La vérité éclate : Apple accusée d’avoir caché un grave défaut dans les premiers AirPods Pro
À ce prix-là, Apple aurait pu soigner autre chose que la finition de ses écouteurs.
Un tribunal fédéral américain vient de rendre une décision d’importance première dans une affaire opposant Apple à plusieurs consommateurs. Ceux-ci reprochaient à la firme d’avoir sciemment dissimulé un problème technique sur la toute première génération d’AirPods Pro, sortie en 2019.
Si les juges ont écarté certains chefs d’accusation, ils reconnaissent qu’un doute majeur persiste. Suffisamment peut-être pour conduire Apple à rendre publiques les coulisses de la conception de ses écouteurs haut de gamme, et la manière dont ses équipes ont traité ce souci de confection en interne.
La fausse note qu’Apple n’a pas voulu écouter
Entre 2019 et 2022, de nombreuses personnes ayant acheté les AirPods Pro se sont plaintes de bruits parasites gênants lorsqu’ils les utilisaient : grésillements, craquements, distorsions ou coupures dans la réduction de bruit active. Les témoignages, à l’époque, furent si nombreux qu’Apple a lancé en 2020 un programme de remplacement gratuit des écouteurs défectueux. Un aveu trop tardif, d’après les plaignants, qui soutiennent qu’Apple était consciente du défaut depuis plusieurs mois déjà, sans en avoir informé les acheteurs.
C’est cet argument qui est au cœur du recours collectif Lindsey LaBella et al. v. Apple Inc., déposé par neuf plaignants issus de sept États américains. Ils reprochent aujourd’hui à Apple d’avoir continué à écouler ses écouteurs. Ce, en sachant pertinemment que son produit présentait une imperfection généralisée qu’elle n’a jamais vraiment assumée. Par ailleurs, elle continuait à maintenir son discours marketing qui vantait la réduction de bruit active « révolutionnaire » implémentée dans ses AirPods Pro.
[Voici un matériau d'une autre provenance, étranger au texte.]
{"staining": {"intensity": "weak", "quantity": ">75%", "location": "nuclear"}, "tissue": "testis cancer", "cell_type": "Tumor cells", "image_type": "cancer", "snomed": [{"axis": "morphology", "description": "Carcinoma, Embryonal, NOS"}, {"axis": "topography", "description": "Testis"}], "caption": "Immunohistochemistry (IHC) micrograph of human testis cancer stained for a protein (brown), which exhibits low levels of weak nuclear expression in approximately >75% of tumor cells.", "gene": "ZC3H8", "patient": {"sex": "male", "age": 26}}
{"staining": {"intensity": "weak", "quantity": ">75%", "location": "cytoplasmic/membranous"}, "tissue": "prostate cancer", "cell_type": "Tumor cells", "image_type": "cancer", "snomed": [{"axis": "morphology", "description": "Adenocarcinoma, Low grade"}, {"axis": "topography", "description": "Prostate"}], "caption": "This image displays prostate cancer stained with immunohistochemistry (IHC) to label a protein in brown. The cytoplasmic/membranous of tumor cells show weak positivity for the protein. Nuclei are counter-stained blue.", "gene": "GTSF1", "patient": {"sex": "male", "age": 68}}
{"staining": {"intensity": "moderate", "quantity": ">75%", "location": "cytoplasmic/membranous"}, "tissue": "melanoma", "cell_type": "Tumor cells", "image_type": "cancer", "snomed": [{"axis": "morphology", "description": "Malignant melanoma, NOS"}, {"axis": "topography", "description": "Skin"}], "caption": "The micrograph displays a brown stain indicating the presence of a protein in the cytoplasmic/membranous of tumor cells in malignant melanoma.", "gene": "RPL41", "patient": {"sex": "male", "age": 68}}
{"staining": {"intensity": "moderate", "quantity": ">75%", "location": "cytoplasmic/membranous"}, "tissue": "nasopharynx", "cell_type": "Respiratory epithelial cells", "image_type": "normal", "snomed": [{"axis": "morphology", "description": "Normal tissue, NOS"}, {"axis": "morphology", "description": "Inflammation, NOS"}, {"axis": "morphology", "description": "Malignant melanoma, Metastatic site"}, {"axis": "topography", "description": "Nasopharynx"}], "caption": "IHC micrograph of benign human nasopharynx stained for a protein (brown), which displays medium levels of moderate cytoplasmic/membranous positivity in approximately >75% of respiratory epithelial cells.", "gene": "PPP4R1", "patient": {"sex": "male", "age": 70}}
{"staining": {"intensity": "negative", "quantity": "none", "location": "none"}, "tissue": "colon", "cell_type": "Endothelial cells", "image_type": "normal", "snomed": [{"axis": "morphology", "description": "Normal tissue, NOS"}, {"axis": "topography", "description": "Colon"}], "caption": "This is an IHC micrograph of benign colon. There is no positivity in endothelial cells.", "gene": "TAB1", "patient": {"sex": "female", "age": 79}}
Le juge Noel Wise, en charge du dossier (tribunal fédéral de San José), a donc coupé la poire en deux : Apple échappe aux accusations d’enrichissement illicite, elle ne sera pas poursuivie en justice pour avoir tiré profit de la vente des écouteurs défectueux. En revanche, la plainte pour dissimulation d’un défaut reste ouverte, la justice considérant qu’Apple pourrait avoir omis d’informer correctement ses clients.
Les avocats d’Apple, du cabinet Morrison & Foerster, affirment que la firme n’avait aucune obligation d’informer les clients d’un défaut sans danger pour la sécurité. Selon eux, un grésillement ou une coupure de son ne constitue pas un risque physique pour l’utilisateur.
Pour les plaignants, le programme de remplacement lancé par Apple en 2020 était un pansement sur une jambe de bois. Ils estiment qu’en proposant simplement d’échanger les paires défectueuses sans reconnaître publiquement le problème, la firme a cherché à étouffer l’affaire, et non à la résoudre de bonne foi. Deux d’entre eux, déjà bénéficiaires d’un remplacement gratuit, affirment que le programme n’enlève en rien le préjudice subi ou le manque de transparence envers les consommateurs.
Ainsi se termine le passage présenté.